La décision du 29 août pourrait constituer une étape vers la création d’ETF investis en crypto-actifs aux États-Unis. La SEC pourrait toutefois décider de faire appel de ce jugement, d’abord auprès d’une formation de jugement plus large de la même juridiction puis, en cas de refus de la juridiction, auprès de la Cour Suprême.

Ces derniers mois, plusieurs acteurs traditionnels de la gestion d’actifs (BlackRock, Fidelity, Invesco) ont annoncé des projets de création d’ETF investis en bitcoins.

 

 

Situation des marchés

 

Au cours du mois écoulé (du 1er au 31 août), l'indice S&P 500 a baissé de ‑1,8 %, à 4 508 points. Cette évolution s’explique principalement par une hausse de l’aversion au risque après une évolution dynamique des indices boursiers au cours des mois précédents ainsi qu’une réappréciation des perspectives de hausses des taux d’intérêt à la suite du procès-verbal et du discours de J. Powell, président de la Fed, lors de la conférence de Jackson Hole, alors que les indicateurs macroéconomiques semblent fléchir (révision à la baisse de la croissance du PIB et ralentissement du marché du travail).

Le secteur bancaire a enregistré un recul plus marqué sur la période, notamment dans la foulée des dégradations de notation de crédit des banques annoncées par Moody’s et S&P. Les indices KBW Banks et KBW Regional Banks reculent tous deux de -9 % sur un mois et d’environ -20 % depuis le début de l’année.

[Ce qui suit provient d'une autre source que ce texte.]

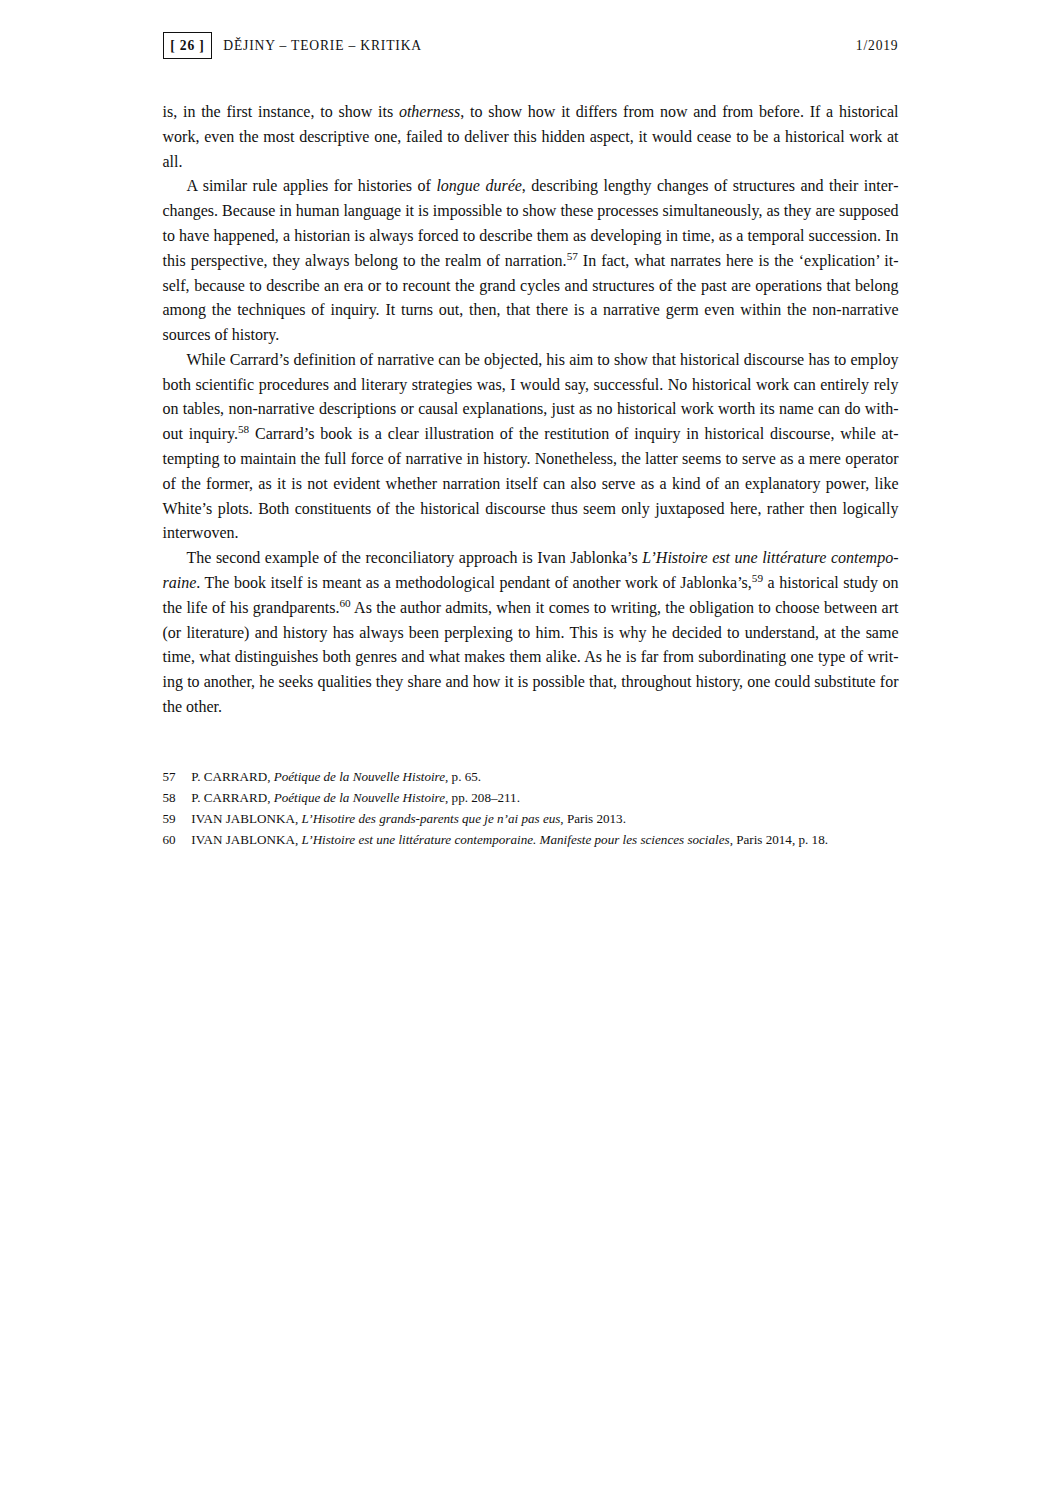[ 26 ] Dějiny – Teorie – Kritika
1/2019
is, in the first instance, to show its otherness, to show how it differs from now and from before. If a historical work, even the most descriptive one, failed to deliver this hidden aspect, it would cease to be a historical work at all.
A similar rule applies for histories of longue durée, describing lengthy changes of structures and their interchanges. Because in human language it is impossible to show these processes simultaneously, as they are supposed to have happened, a historian is always forced to describe them as developing in time, as a temporal succession. In this perspective, they always belong to the realm of narration.57 In fact, what narrates here is the ‘explication’ itself, because to describe an era or to recount the grand cycles and structures of the past are operations that belong among the techniques of inquiry. It turns out, then, that there is a narrative germ even within the non-narrative sources of history.
While Carrard’s definition of narrative can be objected, his aim to show that historical discourse has to employ both scientific procedures and literary strategies was, I would say, successful. No historical work can entirely rely on tables, non-narrative descriptions or causal explanations, just as no historical work worth its name can do without inquiry.58 Carrard’s book is a clear illustration of the restitution of inquiry in historical discourse, while attempting to maintain the full force of narrative in history. Nonetheless, the latter seems to serve as a mere operator of the former, as it is not evident whether narration itself can also serve as a kind of an explanatory power, like White’s plots. Both constituents of the historical discourse thus seem only juxtaposed here, rather then logically interwoven.
The second example of the reconciliatory approach is Ivan Jablonka’s L’Histoire est une littérature contemporaine. The book itself is meant as a methodological pendant of another work of Jablonka’s,59 a historical study on the life of his grandparents.60 As the author admits, when it comes to writing, the obligation to choose between art (or literature) and history has always been perplexing to him. This is why he decided to understand, at the same time, what distinguishes both genres and what makes them alike. As he is far from subordinating one type of writing to another, he seeks qualities they share and how it is possible that, throughout history, one could substitute for the other.
57 P. CARRARD, Poétique de la Nouvelle Histoire, p. 65.
58 P. CARRARD, Poétique de la Nouvelle Histoire, pp. 208–211.
59 IVAN JABLONKA, L’Hisotire des grands-parents que je n’ai pas eus, Paris 2013.
60 IVAN JABLONKA, L’Histoire est une littérature contemporaine. Manifeste pour les sciences sociales, Paris 2014, p. 18.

En dépit des mouvements de volatilité au cours de la semaine, le rendement des obligations souveraines (Treasuries) à 2 ans a augmenté à plus de 5,0 % vers le 25 août sur fonds d’anticipations de nouvelles hausses du taux directeur par la Fed avant de revenir à un niveau proche de celui du début du mois, à 4,9 %. Celui des obligations souveraines à 10 ans progresse de +0,1 point sur le mois, à 4,1 % après avoir dépassé 4,3 % le 21 août. La volatilité implicite sur le marché des Treasuries (MOVE Index) évolue autour de 120 depuis juin 2023 (contre un pic à 150 atteint en octobre 2022 et 50 en moyenne annuelle 2021).